On May 21, the board of trustees of the South Church in Portsmouth, N.H., voted for divestiture. Judy Miller, chair of the congregation’s Green Sanctuary program, told seacoastonline.com that divestment “makes a moral statement that it is wrong to profit from the climate disruption of our planet."
More information on divestiture is at gofossilfree.org. The website notes, “If it is wrong to wreck the climate, then it is wrong to profit from that wreckage. We believe that educational and religious institutions, city and state governments, and other institutions that serve the public good should divest from fossil fuels.”
Advocates of divestiture hope that it will be as successful as a movement in the 1980s to end investments in companies that were doing business with South Africa during the apartheid era.
Working from within
Not everyone believes divestiture is the best approach. Tim Brennan, treasurer and chief financial officer of the Unitarian Universalist Association, advocates staying in relationship with fossil-fuel producers and working from within to create change. Much can be accomplished, he believes, by putting pressure on corporations to acknowledge climate change and to lead them toward supporting responsible public policy solutions rather than blocking them.
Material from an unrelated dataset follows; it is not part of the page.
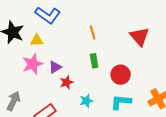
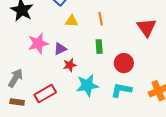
yellow triangle: (37, 40) -> (72, 21), moved
cyan star: (86, 101) -> (87, 85), size x1.6

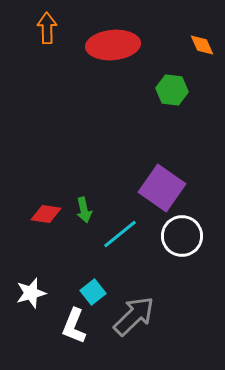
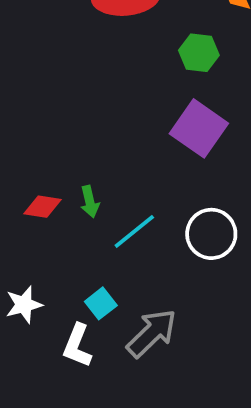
purple square: (162, 188) -> (199, 128), moved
Activist investors can also help convince the companies to shift capital investments into low-carbon fuels and technologies.
In a presentation May 23 to the annual meeting of the Friends Fiduciary Corporation, a Quaker non-profit, Brennan made the point that with divestiture there is only one opportunity for public witness. With stockholder activism there are many. Divestment, he said, could be considered a retreat rather than a step up in pressure. And it means that those who sell their shares probably sell them to investors who will not push the company to do better.
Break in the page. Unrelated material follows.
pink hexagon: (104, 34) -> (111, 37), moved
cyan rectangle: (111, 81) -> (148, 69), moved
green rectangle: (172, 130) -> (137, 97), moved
He noted that the UUA is taking several steps to “be more accountable . . . to the generations to come.” They include making climate change a central focus of advocacy work; increasing investment in climate solutions funds; making the case to legislators that “placing a cost on carbon is pro-business, pro-jobs, and pro-investment”; and keeping divestment as a last resort.
Brennan also wrote an article in the Summer 2013 issue of UU World arguing that divestment from fossil-fuel companies is not the same as divestment in the 80s was from South Africa over the issue of apartheid.
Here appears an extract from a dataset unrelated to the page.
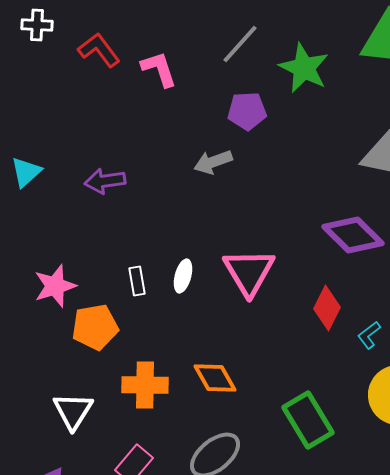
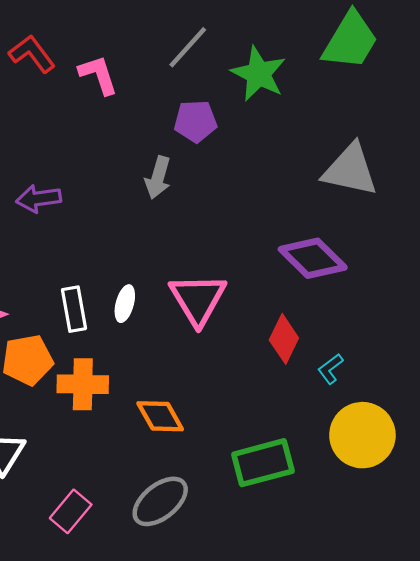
gray arrow: (213, 162) -> (158, 178), turned -54
white rectangle: (137, 281) -> (74, 309), size x1.4
orange cross: (145, 385) -> (83, 384), moved
green rectangle: (308, 420) -> (263, 463), turned -74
In February, Brennan wrote a piece in the Huffington Post on engagement versus divestment. He wrote, “For some, divestment could be an option. But please, not quiet divestment. That would be truly the sound of one hand clapping. Investors who choose to divest must speak loudly about why they are taking this action.”
He added that whatever the course one takes, “It is essential for investors to speak intelligently, loudly, and boldly. And we should do it together, mutually supporting all who engage in the struggle through the means they judge most fitting.”